### Texto fornecido ###

O cenário da Amazônia parece piorar cada vez mais, perdendo cerca de 200 mil acres de seu território ao dia.
O legado de Chico Mendes
A esperança foi como um alerta nas palavras do seringueiro e ativista Chico Mendes. Pouco antes de fazer 44 anos, em dezembro de 1988, ele previu que não estaria vivo até o Natal. Palavras dele: “De primeira, eu achei que estava lutando para salvar seringueiras. Então, eu achei que estava lutando para salvar a Amazônia. Agora percebo que estou lutando pela humanidade.”
O ativista recebeu ameaças de morte a sua vida toda. E o clichê era o mesmo: um fazendeiro ambicioso batia o pé por uma reserva da floresta, para que pudesse queimar e derrubar as árvores e abrir espaço para pasto. O fazendeiro então contratava jagunços para cercar a vizinhança de Chico.
Resistência
E ele se opunha publicamente às intenções do fazendeiro. Reclamava os direitos humanos dos povos indígenas, dizendo pois que o Brasil devia proteger a floresta mais biodiversa do mundo. Segundo ele, destrua isso, e nós, a raça humana, vamos terminar por destruir-nos.
Homicídio
Três dias antes do Natal daquele mesmo ano afinal, Chico foi morto alvejado a tiros pelo filho do fazendeiro. A notícia abalou o mundo.

### Itens fornecidos ###

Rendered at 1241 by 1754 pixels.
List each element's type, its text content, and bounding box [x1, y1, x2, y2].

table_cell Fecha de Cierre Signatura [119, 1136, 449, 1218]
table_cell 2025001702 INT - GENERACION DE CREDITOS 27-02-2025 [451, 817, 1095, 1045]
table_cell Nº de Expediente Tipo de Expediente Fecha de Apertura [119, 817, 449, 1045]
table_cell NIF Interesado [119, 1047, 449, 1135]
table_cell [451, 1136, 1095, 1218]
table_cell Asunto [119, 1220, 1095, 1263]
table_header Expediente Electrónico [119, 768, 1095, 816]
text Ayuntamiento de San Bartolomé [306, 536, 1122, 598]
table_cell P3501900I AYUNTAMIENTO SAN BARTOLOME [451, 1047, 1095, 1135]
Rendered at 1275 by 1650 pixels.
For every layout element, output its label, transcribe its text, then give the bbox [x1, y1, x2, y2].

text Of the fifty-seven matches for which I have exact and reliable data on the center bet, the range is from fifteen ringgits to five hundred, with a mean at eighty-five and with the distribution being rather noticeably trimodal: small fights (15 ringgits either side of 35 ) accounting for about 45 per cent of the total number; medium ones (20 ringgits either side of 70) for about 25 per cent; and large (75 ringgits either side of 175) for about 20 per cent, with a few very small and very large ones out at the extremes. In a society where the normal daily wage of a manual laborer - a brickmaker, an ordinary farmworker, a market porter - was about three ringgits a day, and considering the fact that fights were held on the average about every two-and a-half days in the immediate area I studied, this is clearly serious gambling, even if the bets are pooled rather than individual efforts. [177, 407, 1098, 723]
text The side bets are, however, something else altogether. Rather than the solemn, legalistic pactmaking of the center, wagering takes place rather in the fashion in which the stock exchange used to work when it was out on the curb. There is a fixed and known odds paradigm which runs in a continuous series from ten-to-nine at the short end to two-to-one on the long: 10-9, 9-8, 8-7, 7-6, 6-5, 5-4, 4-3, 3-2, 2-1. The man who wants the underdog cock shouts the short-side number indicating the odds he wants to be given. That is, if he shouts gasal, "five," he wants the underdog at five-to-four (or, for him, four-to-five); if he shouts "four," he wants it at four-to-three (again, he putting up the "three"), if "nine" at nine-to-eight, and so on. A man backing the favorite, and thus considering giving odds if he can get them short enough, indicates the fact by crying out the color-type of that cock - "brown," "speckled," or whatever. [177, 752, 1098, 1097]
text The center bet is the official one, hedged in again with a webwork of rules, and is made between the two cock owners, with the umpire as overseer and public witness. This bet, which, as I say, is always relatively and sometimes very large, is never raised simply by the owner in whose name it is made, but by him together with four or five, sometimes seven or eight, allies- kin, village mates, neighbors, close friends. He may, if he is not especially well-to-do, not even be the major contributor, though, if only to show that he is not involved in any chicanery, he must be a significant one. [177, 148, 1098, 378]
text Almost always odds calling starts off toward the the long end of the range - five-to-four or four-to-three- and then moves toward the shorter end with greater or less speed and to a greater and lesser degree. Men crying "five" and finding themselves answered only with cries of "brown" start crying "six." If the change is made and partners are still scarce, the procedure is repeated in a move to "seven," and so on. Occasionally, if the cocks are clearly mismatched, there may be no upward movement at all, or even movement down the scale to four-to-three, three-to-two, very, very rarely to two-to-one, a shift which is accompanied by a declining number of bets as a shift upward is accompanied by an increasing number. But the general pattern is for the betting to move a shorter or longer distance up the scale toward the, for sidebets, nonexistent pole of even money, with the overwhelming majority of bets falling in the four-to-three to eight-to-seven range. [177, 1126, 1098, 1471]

###

• Exercícios:
• 1. Responda, com base no texto sobre Chico Mendes:
(a) Quantos acres de território a Amazônia perde por dia?
(b) Que idade Chico Mendes estava prestes a completar em dezembro de 1988?
(c) Quem matou Chico Mendes?
• 2. Redija a continuação do texto sobre Chico Mendes, começando logo após a última frase apresentada.

• Respostas às tarefas:
• 1.
(a) Cerca de 200 mil acres.
(b) 44 anos.
(c) O filho do fazendeiro.

• 2.
Depois do assassinato, o Conselho Nacional de Seringueiros fez uma petição para que a Amazônia fosse preservada “por toda nação brasileira, como parte de sua identidade e auto-estima”. E o Conselho continuou: “Esta Aliança dos Povos da Floresta – juntando indígenas, seringueiros e comunidades ribeirinhas – abraça todos esforços para proteger e preservar esta imensa porém frágil ecossistema que envolve nossas florestas, rios e lagos, a fonte da nossa saúde e base de nossas culturas e tradições.”
Devastação em massa
Desde a morte de Chico, aproximadamente 1 milhão de km², quase o tamanho do Texas e Novo México juntos, têm sido devastados. Primariamente no Brasil, mas também no Peru, Colômbia, Suriname, Venezuela, Guiana e Guiana Francesa.
Segundo matéria do portal The Guardian, a perda equivale a 200 mil acres por dia, ou 40 campos de futebol por minuto. Somente no Brasil, que é onde se encontra a maior extensão da floresta, esse índice de destruição tem crescido 30%.
A floresta agora libera mais carbono do que o estoca, portanto aumenta, mesmo com toda ajuda para diminuí-la, nossa crise climática mundial.
Desgoverno
Houve um leve declínio no desmatamento de 2004 a 2012. Mas desde então os números voltaram a subir, e principalmente nos últimos dois anos, com Jair Bolsonaro no poder.
Em 2018, enquanto Bolsonaro fazia sua campanha como salvador da pátria, cientistas previam uma catástrofe iminente no ecossistema. Pois tal estudo dizia que se o bioma perdesse mais 25% de suas árvores, iria se tornar uma floresta mais seca. E tudo por conta do desmatamento, com impacto negativo nos níveis de chuva. Além do mais, à medida que o bioma se fragmenta, então as áreas cercadas por pastagem perdem espécies. Esse processo é chamado por biogeógrafos de “declínio ecossistêmico”.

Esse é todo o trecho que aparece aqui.